Thanks for the update, Stockton fair grounds and the Good Guys shows are the only other ones that I can think of.


----------



## A.S.BOLTNUT (May 18, 2022)

Fabulous ,simply Fabulous. 


jesus said:


> Thanks for the update, Stockton fair grounds and the Good Guys shows are the only other ones that I can think of.



When's the next one at the fair grounds?


----------



## BFGforme (May 18, 2022)

A.S.BOLTNUT said:


> Fabulous ,simply Fabulous.
> 
> When's the next one at the fair grounds?



Google it


----------



## 49autocycledeluxe (May 18, 2022)

A.S.BOLTNUT said:


> Fabulous ,simply Fabulous.
> 
> When's the next one at the fair grounds?



NOTE: I am reading these dates off my calendar. not a flyer. be sure to double check. they are put on by the same group.

Stockton is July 10th. 

there is a small swap in Manteca behind Bass Pro shop July 24th. 

*car swaps with bikes


----------



## Livmojoe (May 18, 2022)

Next GoodGuys in Pleasanton is June 4/5 (car show with swap meet) and there will likely be another Hooligan’s Swap in Sacto sometime this summer.
@acurint Any update on the next swap?


----------



## jesus (May 24, 2022)

Thanks for the update


----------



## mr.cycleplane (May 25, 2022)

Marin Cycles Swap Saturday June 4th, 2022 | Swap Meets, Events, Rides
					

Here's one more Nor Cal swap coming up.  It's held at the Marin Museum of Bicycling in Fairfax, CA.  I went last year and found some good stuff, yet unfortunately I can't make it this year.  It's an eclectic mix of road, mountain, klunker, and balloon bikes/parts.  The museum is also pretty cool...




					thecabe.com
				




@jesus -this is a about a week and a half out


----------



## Livmojoe (Aug 9, 2022)

Figured this one needs a bump too.  @JAF/CO is this Oct 1st date still good for this year?  This is THEEE can't miss vintage bike swap in Nor Cal.


----------



## JAF/CO (Aug 9, 2022)

Still good don’t be late because the 
early bird gets the worm !!


----------



## SJ_BIKER (Aug 9, 2022)

What's the record for the earliest bird?
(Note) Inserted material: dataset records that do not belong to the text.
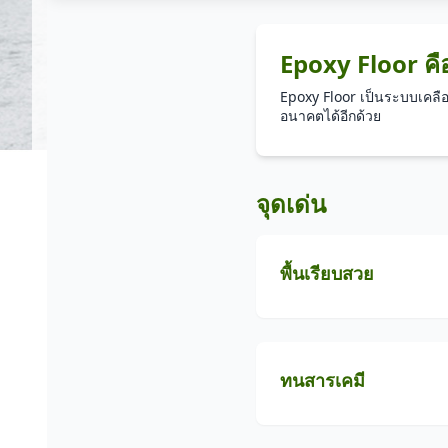
Epoxy Floor คื
Epoxy Floor เป็นระบบเคลื
อนาคตได้อีกด้วย
จุดเด่น
พื้นเรียบสวย
ทนสารเคมี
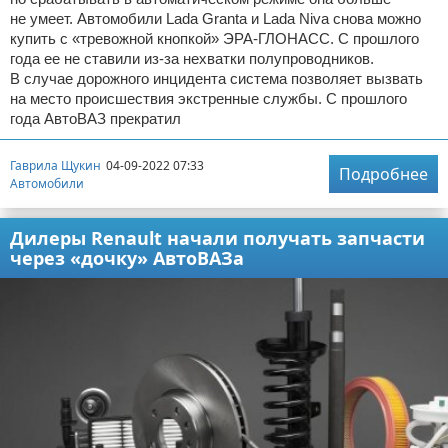
не умеет. Автомобили Lada Granta и Lada Niva снова можно
купить с «тревожной кнопкой» ЭРА-ГЛОНАСС. С прошлого
года ее не ставили из-за нехватки полупроводников.
В случае дорожного инцидента система позволяет вызвать
на место происшествия экстренные службы. С прошлого
года АвтоВАЗ прекратил
Гаврила Щукин
04-09-2022 07:33
Подробнее
Автомобили
Дилеры Renault начали получать запчасти
через «дочку» АвтоВАЗа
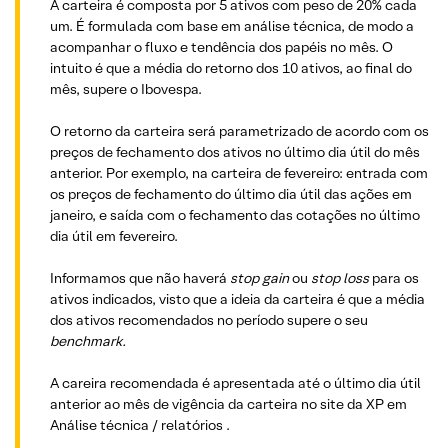
A carteira é composta por 5 ativos com peso de 20% cada
um. É formulada com base em análise técnica, de modo a
acompanhar o fluxo e tendência dos papéis no mês. O
intuito é que a média do retorno dos 10 ativos, ao final do
mês, supere o Ibovespa.
O retorno da carteira será parametrizado de acordo com os
preços de fechamento dos ativos no último dia útil do mês
anterior. Por exemplo, na carteira de fevereiro: entrada com
os preços de fechamento do último dia útil das ações em
janeiro, e saída com o fechamento das cotações no último
dia útil em fevereiro.
Informamos que não haverá
stop gain
ou
stop loss
para os
ativos indicados, visto que a ideia da carteira é que a média
dos ativos recomendados no período supere o seu
benchmark.
A careira recomendada é apresentada até o último dia útil
anterior ao mês de vigência da carteira no site da XP em
Análise técnica / relatórios .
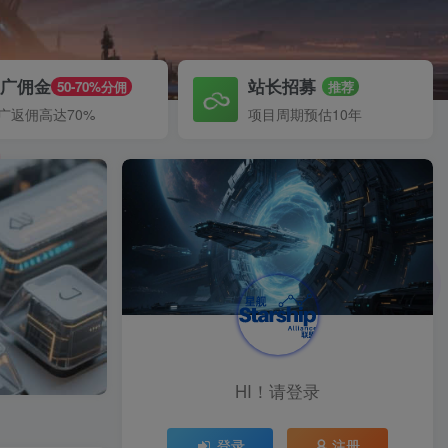
推广佣金
站长招募
50-70%分佣
推荐
广返佣高达70%
项目周期预估10年
HI！请登录
登录
注册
Or I guess I should ask what's a early bird good time for arrival?


----------



## JAF/CO (Aug 10, 2022)

SJ_BIKER said:


> What's the record for the earliest bird? Or I guess I should ask what's a early bird good time for arrival?



I am there at 5:00 AM


----------



## JRE (Aug 11, 2022)

I was waiting outside the gate at 4:30 lol


----------